VAIHINGER (2011) prossegue na página 157, demonstrando profundo domínio do tema, ao esclarecer como a teoria da ficção e a aplicação da partícula do como se é utilizada pelos operadores do direito. O autor nos brinda com a explicação de como essa técnica é utilizada na prática jurídica:

A base do método é a seguinte: uma vez que as leis não podem enquadrar todos os casos singulares em suas fórmulas, contemplam-se alguns casos especiais de natureza não comum como se estes pertencessem àquelas. Ou, em razão de um interesse prático qualquer, subsume-se um caso singular em um conceito geral, ao qual, no fundo, não pertence.   

          Como podemos depreender da leitura desse trecho, Vaihinger metodologicamente utiliza a comparação para esclarecer a forma como se origina a jurisprudência e (literalmente) demonstrar a importância da aplicação da teoria da ficção na prática jurídica. E acrescenta: “quem está familiarizado com o método da jurisprudência pode avaliar a importância desse artificio para a prática jurídica”.

## Material fornecido
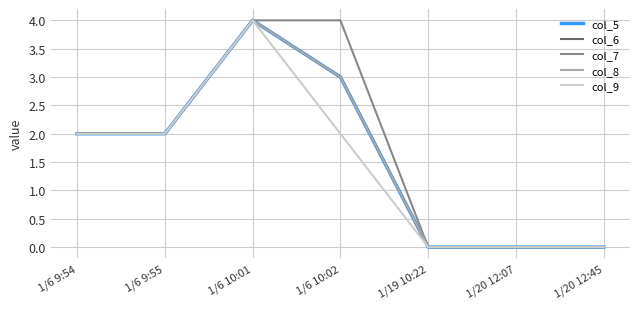

How many interior local peaks does the col_9 series have?

1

## Complete o seguinte
a) Responda com base no texto sobre a teoria da ficção:
(i) Em que página Vaihinger prossegue?
(ii) Segundo a citação, o que as leis não conseguem fazer com todos os casos singulares?
(iii) Que recurso Vaihinger usa metodologicamente para esclarecer como se origina a jurisprudência?
b) Dê seguimento ao texto sobre a teoria da ficção a partir do ponto em que ele termina.
As linhas não têm nenhum papel aqui.

## Exercícios resolvidos
a)
(i) Na página 157.
(ii) Não conseguem enquadrá-los em suas fórmulas.
(iii) A comparação.

b)
          Aqui, é pertinente pensar sob o seguinte viés jurídico: a jurisprudência é importante ferramenta jurídica e não só pode ser utilizada em demandas propostas perante o Poder Judiciário do Estado, como também podemos utilizá-la em situações em que o julgamento venha a ser realizado através de um sistema denominado pelo campo da ciência processual jurídica como multiportas, no qual podemos ter outro tipo de solução de conflitos sociais, sem a necessidade da presença de um representante do Estado.

2.     OS CONFLITOS SOCIAIS MODERNOS E OS CONFRONTOS NA OBRA DE KAFKA:

Atualmente temos uma demanda reprimida da sociedade humana em geral, mas também da sociedade brasileira em particular, por soluções de conflitos em variadas áreas, como civil, trabalhista, comercial, ambiental, propriedade intelectual, dentre outras. Somos desfavoráveis à ideia de que qualquer problema social seja judicializado, por entendermos que há sempre a possibilidade, não somente da autocomposição, isto é, quando as partes chegam por si só, a um acordo, como da existência de uma solução administrativa para um conflito.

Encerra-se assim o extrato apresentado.